▶ **Given records**
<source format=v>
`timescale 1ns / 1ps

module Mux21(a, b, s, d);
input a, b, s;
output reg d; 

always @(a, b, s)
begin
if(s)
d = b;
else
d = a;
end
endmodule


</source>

==

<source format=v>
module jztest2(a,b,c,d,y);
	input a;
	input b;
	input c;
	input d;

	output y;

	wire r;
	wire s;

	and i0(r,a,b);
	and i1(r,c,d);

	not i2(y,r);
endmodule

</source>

▶ **Problem description**
Scan the material line by line and report each one that contains "input".

▶ **Written solution**
input a, b, s;
	input a;
	input b;
	input c;
	input d;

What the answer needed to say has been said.